Large Language Models (LLMs) can be misused to spread unwanted content at scale. Content watermarking deters misuse by hiding messages in content, enabling its detection using a secret watermarking key. Robustness is a core security property, stating that evading detection requires (significant) degradation of the content's quality. Many LLM watermarking methods have been proposed, but robustness is tested only against non-adaptive attackers who lack knowledge of the watermarking method and can find only suboptimal attacks. We formulate watermark robustness as an objective function and use preference-based optimization to tune adaptive attacks against the specific watermarking method. Our evaluation shows that (i) adaptive attacks evade detection against all surveyed watermarks, (ii) training against any watermark succeeds in evading unseen watermarks, and (iii) optimization-based attacks are cost-effective.

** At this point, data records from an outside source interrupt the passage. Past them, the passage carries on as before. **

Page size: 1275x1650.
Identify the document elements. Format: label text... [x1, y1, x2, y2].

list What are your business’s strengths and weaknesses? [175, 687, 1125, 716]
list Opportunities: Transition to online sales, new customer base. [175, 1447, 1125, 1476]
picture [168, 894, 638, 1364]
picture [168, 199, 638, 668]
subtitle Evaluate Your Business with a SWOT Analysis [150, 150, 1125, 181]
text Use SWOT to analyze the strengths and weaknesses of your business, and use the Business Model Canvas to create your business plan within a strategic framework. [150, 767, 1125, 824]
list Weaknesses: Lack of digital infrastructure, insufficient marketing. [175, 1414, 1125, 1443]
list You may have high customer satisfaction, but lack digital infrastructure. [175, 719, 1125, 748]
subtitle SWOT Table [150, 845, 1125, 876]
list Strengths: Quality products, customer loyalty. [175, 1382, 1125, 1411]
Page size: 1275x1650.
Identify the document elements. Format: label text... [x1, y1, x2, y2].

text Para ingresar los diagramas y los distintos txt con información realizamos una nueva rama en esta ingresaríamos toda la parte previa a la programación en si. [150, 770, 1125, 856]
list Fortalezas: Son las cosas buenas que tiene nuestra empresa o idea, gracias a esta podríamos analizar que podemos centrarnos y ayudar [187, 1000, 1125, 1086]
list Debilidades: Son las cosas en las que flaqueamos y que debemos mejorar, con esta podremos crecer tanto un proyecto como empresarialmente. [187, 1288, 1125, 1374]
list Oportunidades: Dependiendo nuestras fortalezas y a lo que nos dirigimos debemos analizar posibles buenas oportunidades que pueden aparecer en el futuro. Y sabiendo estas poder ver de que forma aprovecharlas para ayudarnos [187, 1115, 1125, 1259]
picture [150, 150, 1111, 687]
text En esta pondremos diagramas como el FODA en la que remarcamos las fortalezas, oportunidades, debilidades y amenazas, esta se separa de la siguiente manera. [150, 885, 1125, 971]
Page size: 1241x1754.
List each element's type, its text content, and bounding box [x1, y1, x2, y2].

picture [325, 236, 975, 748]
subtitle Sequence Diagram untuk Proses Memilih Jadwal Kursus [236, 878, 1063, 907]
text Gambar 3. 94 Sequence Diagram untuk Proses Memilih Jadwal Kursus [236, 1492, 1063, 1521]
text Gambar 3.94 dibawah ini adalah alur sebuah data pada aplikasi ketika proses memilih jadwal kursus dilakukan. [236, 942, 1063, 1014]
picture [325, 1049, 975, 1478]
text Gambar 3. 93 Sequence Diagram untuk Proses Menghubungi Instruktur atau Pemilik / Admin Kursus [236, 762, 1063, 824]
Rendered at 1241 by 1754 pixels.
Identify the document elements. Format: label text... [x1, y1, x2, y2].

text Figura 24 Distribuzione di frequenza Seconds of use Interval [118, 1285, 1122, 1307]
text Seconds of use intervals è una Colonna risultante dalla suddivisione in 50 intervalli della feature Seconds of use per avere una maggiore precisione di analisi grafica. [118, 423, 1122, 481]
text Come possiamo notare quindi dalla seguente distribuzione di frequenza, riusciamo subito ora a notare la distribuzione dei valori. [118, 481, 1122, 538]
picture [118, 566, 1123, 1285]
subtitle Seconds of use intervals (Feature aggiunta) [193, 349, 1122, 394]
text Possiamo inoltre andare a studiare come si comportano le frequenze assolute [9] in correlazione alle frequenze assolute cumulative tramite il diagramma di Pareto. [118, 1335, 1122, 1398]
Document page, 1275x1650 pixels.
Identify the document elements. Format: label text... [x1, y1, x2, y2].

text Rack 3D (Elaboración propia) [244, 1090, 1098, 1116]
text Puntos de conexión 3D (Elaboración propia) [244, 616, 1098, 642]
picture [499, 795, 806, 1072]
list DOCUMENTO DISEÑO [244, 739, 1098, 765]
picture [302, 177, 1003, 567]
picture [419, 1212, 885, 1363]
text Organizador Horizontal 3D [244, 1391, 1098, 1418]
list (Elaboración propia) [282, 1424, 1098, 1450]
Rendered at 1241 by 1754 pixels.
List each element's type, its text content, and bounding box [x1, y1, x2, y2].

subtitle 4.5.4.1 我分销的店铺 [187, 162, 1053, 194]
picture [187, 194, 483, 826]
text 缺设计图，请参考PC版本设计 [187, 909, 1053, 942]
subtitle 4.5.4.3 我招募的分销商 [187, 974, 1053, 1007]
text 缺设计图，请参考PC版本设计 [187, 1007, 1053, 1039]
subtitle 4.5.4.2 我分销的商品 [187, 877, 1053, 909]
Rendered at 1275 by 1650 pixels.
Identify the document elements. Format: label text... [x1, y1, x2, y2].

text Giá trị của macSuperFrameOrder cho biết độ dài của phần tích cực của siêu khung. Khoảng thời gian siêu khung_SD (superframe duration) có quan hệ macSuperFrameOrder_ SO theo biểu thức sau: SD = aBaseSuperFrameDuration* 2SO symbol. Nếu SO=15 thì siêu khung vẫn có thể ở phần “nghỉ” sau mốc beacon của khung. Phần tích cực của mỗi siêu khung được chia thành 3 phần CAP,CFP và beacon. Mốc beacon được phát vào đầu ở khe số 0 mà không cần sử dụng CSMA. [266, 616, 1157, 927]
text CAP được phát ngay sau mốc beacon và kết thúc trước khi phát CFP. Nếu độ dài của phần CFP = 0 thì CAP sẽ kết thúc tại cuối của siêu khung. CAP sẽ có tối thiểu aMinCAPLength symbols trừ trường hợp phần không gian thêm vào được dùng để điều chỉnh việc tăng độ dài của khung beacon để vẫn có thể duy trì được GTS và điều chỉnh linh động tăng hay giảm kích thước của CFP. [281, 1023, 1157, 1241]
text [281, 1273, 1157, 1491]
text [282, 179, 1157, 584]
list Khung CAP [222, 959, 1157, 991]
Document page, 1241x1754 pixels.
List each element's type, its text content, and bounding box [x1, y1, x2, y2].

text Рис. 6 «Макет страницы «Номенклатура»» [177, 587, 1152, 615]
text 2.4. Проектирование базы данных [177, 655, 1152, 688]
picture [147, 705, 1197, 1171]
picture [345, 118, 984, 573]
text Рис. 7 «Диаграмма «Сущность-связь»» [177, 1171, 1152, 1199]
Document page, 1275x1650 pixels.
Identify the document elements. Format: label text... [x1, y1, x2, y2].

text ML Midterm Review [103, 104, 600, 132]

Our findings underscore the need to test robustness against adaptively tuned attacks. We release our adaptively tuned paraphrasers at https://github.com/nilslukas/ada-wm-evasion.

Lay Summary:

Large Language Models (LLMs) like ChatGPT can produce realistic text that might be misused for spreading misinformation or spam. To address this issue, researchers use a technique called watermarking, which secretly embeds patterns into generated text, making it possible to detect and verify its origin. These watermarks are meant to be difficult to remove without significantly degrading the text quality. Our research demonstrates that current watermarking methods have a critical vulnerability: they are only tested against attackers who don't consider how the watermarking method works. Utilizing the knowledge of the watermarking algorithms, we developed a method to create optimized text rewriters using small publicly available models. Surprisingly, we found that all current watermarking systems can be evaded with over 96% success rate, even with limited computing resources (costing less than $10). Even more concerning, our attack methods worked effectively against watermarking systems they weren't specifically designed for. These findings demonstrate the urgent need for more robust watermarking techniques, ensuring that LLM-generated content remains reliably traceable.